Molte le storie, alcune terribili. “C’era una donna – racconta don Portella - che è stata rapita da Boko Haram tre anni fa allo scopo di farne la loro schiava sessuale. Stuprata da quattro uomini, era rimasta incinta. Ha dato il bambino alla luce, sebbene questo fosse considerato impuro. Ma lei ha trovato un modo di portare avanti il tutto, anche con l’aiuto del vescovo”.
La situazione in Nigeria è molto dura. Boko Haram è basato nella zona Nord Est del Paese, nella zona economicamente più vantaggiosa. “Sono molto attivi – sottolinea don Portella – continuano ad uccidere Si parla di loro perché sono musulmani, ma non si parla dei cristiani che vengono perseguitati”.
Don Portella ricorda che la persecuzione dei cristiani in Nigeria risale già al XIX secolo, sotto il califfato di Sokoto, mentre la Shari’a (la legge islamica) è stata ufficialmente stabilita nella regione nel 1999, e la violenza islamista è cresciuta da quando Muhammadu Buhari è stato eletto presidente nel 2015.

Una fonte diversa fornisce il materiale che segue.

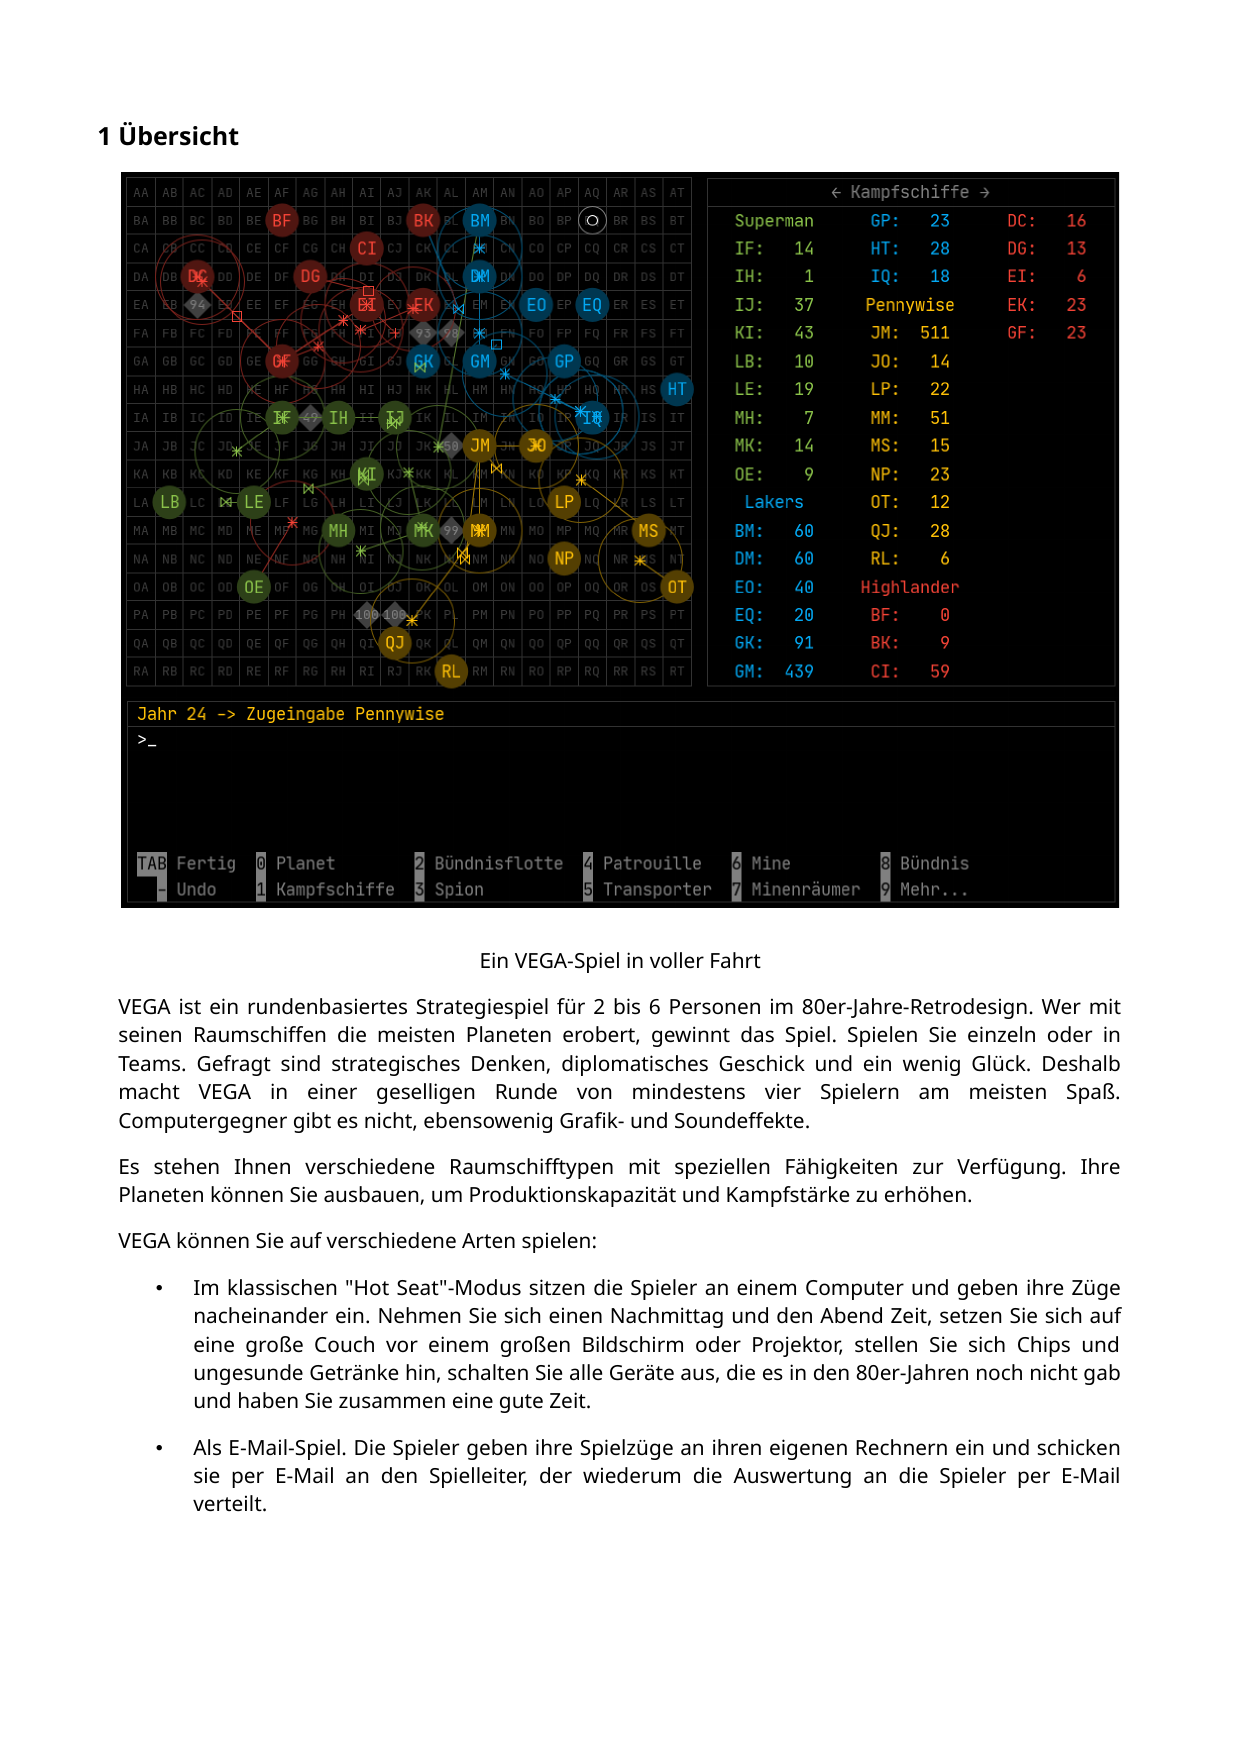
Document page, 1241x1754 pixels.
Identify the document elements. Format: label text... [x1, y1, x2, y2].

text Es stehen Ihnen verschiedene Raumschifftypen mit speziellen Fähigkeiten zur Verfügung. Ihre Planeten können Sie ausbauen, um Produktionskapazität und Kampfstärke zu erhöhen. [118, 1152, 1122, 1209]
list Im klassischen "Hot Seat"-Modus sitzen die Spieler an einem Computer und geben ihre Züge nacheinander ein. Nehmen Sie sich einen Nachmittag und den Abend Zeit, setzen Sie sich auf eine große Couch vor einem großen Bildschirm oder Projektor, stellen Sie sich Chips und ungesunde Getränke hin, schalten Sie alle Geräte aus, die es in den 80er-Jahren noch nicht gab und haben Sie zusammen eine gute Zeit. [156, 1273, 1122, 1415]
list Als E-Mail-Spiel. Die Spieler geben ihre Spielzüge an ihren eigenen Rechnern ein und schicken sie per E-Mail an den Spielleiter, der wiederum die Auswertung an die Spieler per E-Mail verteilt. [156, 1433, 1122, 1518]
text VEGA ist ein rundenbasiertes Strategiespiel für 2 bis 6 Personen im 80er-Jahre-Retrodesign. Wer mit seinen Raumschiffen die meisten Planeten erobert, gewinnt das Spiel. Spielen Sie einzeln oder in Teams. Gefragt sind strategisches Denken, diplomatisches Geschick und ein wenig Glück. Deshalb macht VEGA in einer geselligen Runde von mindestens vier Spielern am meisten Spaß. Computergegner gibt es nicht, ebensowenig Grafik- und Soundeffekte. [118, 992, 1122, 1134]
subtitle Übersicht [118, 118, 1122, 152]
text VEGA können Sie auf verschiedene Arten spielen: [118, 1227, 1122, 1255]
picture [121, 172, 1120, 908]
text Ein VEGA-Spiel in voller Fahrt [118, 170, 1122, 974]
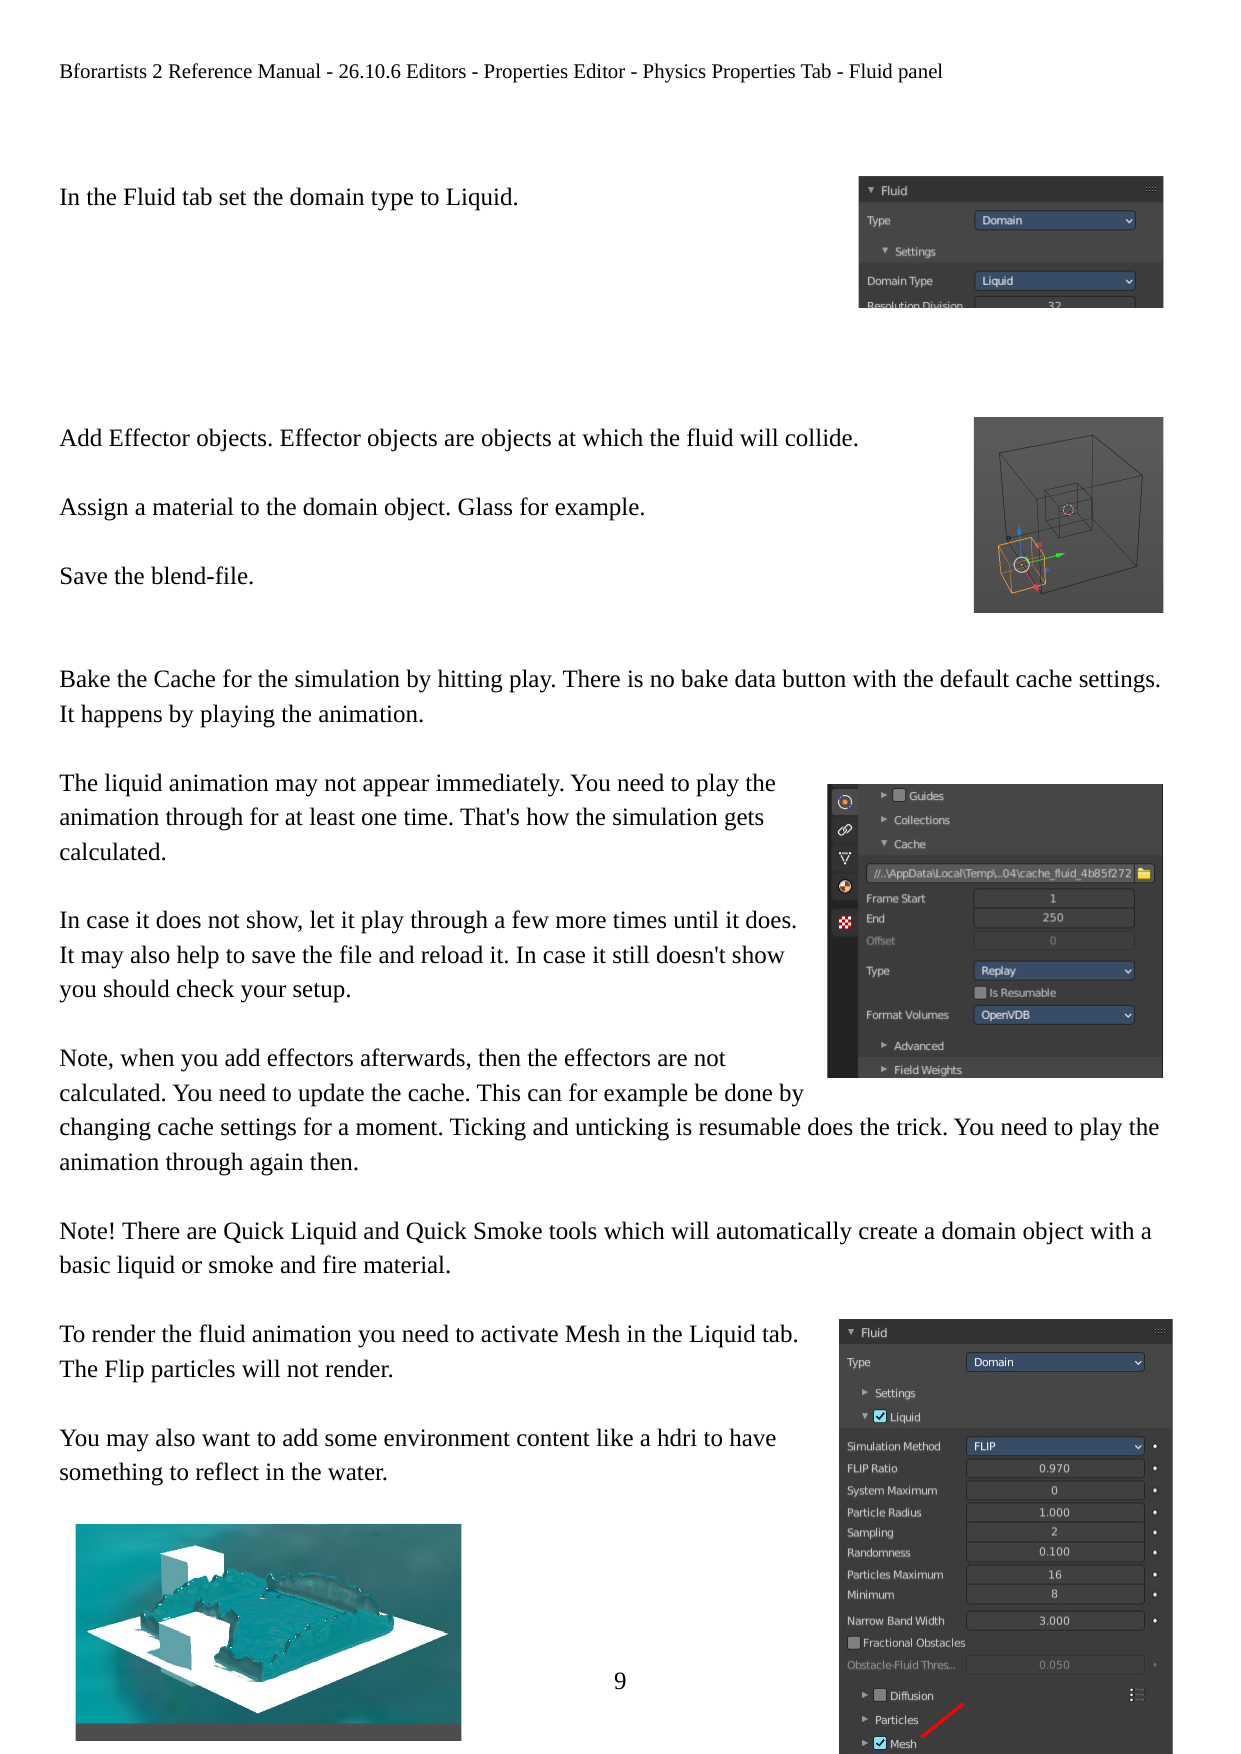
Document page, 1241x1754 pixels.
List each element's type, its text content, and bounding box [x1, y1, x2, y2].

text [1164, 561, 1181, 589]
text The liquid animation may not appear immediately. You need to play the animation through for at least one time. That's how the simulation gets calculated. [59, 768, 1181, 865]
text Bake the Cache for the simulation by hitting play. There is no bake data button with the default cache settings. It happens by playing the animation. [59, 664, 1181, 727]
picture [858, 176, 1164, 308]
text In the Fluid tab set the domain type to Liquid. [59, 182, 858, 210]
picture [973, 417, 1164, 613]
picture [827, 784, 1164, 1078]
text To render the fluid animation you need to activate Mesh in the Liquid tab. The Flip particles will not render. [59, 1319, 839, 1383]
text Save the blend-file. [59, 561, 973, 589]
picture [839, 1319, 1173, 1754]
text Assign a material to the domain object. Glass for example. [59, 492, 973, 521]
text You may also want to add some environment content like a hdri to have something to reflect in the water. [59, 1423, 839, 1486]
text Add Effector objects. Effector objects are objects at which the fluid will collide. [59, 423, 973, 452]
text In case it does not show, let it play through a few more times until it does. It may also help to save the file and reload it. In case it still doesn't show you should check your setup. [59, 906, 827, 1003]
text Note, when you add effectors afterwards, then the effectors are not calculated. You need to update the cache. This can for example be done by changing cache settings for a moment. Ticking and unticking is resumable does the trick. You need to play the animation through again then. [59, 1043, 1181, 1176]
text Note! There are Quick Liquid and Quick Smoke tools which will automatically create a domain object with a basic liquid or smoke and fire material. [59, 1216, 1181, 1279]
picture [75, 1524, 462, 1741]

Tra gli episodi di violenza dimenticati, don Portella ricorda “l’uccisione, lo scorso 1 agosto, di Padre Paul Offu nella Nigeria del Sud, per mano del gruppo islamico Fulani che Buhari ancora deve condannare come terroristi”.
Una situazione che ha fatto paventare all’ex presidente nigeriano Olusegun Obasanjo la possibilità di un “genocidio in stile ruandese”.
Don Portella ricorda anche il tempo che ha trascorso con “una donna il cui marito, Yohanna, è stato rapito da Boko Haram e poi ucciso. Anche questa, una storia di cui pochi parlano”.
Per don Portella, il problema sta proprio nella “shari’a”, che va ad indottrinare anche gli “Almajiri” ovvero gli emigranti che sono chiamati ad emigrare per causa di Allah e portare il suo messaggio. Per molti, questo sistema è “una attraente alternativa a mandare i propri figli nelle scuole statali, che costano soldi e buona parte delle scuole religiose in Nigeria forniscono istruzione gratuita. Ma gli Alamjiri devono prendersi cura dei loro bisogni quotidiani, in molti vanno a chiedere l’elemosina quando non studiano, e circa 7 milioni di Almajiri (sono dati del Consiglio per il Welfare di Nigeria) popolano le strade della Nigeria del nord, esposti a violenza, traffico di esseri umani, fame, mentre quelli che sopravvivono prendono lavori di basso livello. È un grande serbatoio per l’estremismo islamico”.
Don Portella non nega che ci siano anche musulmani tra le vittime di Boko Haram e dei Fulani, ma in quel caso il governo ha lavorato per aiutarli e ricostruire le case, mentre “i cristiani sono lasciati fuori al freddo” e viene anche loro “negato di costruire una chiesa, considerando che l’ultimo Certificato di Occupazione per una chiesa a Maiduguri risale al 1979”. Gli studenti cristiani poi non possono avere “curricula religiosi cristiani alle elementari e medie, e sono forzati a studiare l’Islam. Vengono anche loro negati lavori e promozioni in agenzie parastatali del governo”.
Questa discriminazione si unisce alle violenze, che hanno portato ad un vero e proprio eccidio: nel solo 2018, ci sono state almeno 1200 persone uccise e 200 mila sfollate a causa della violenza islamica.
Per questo, il massacro di Natale non è una sorpresa per don Portella. Piuttosto, sarebbe bene che i riflettori si accendessero anche sull’Africa, lì dove la persecuzione anti-cristiana è comunque fortissima. E non viene raccontata.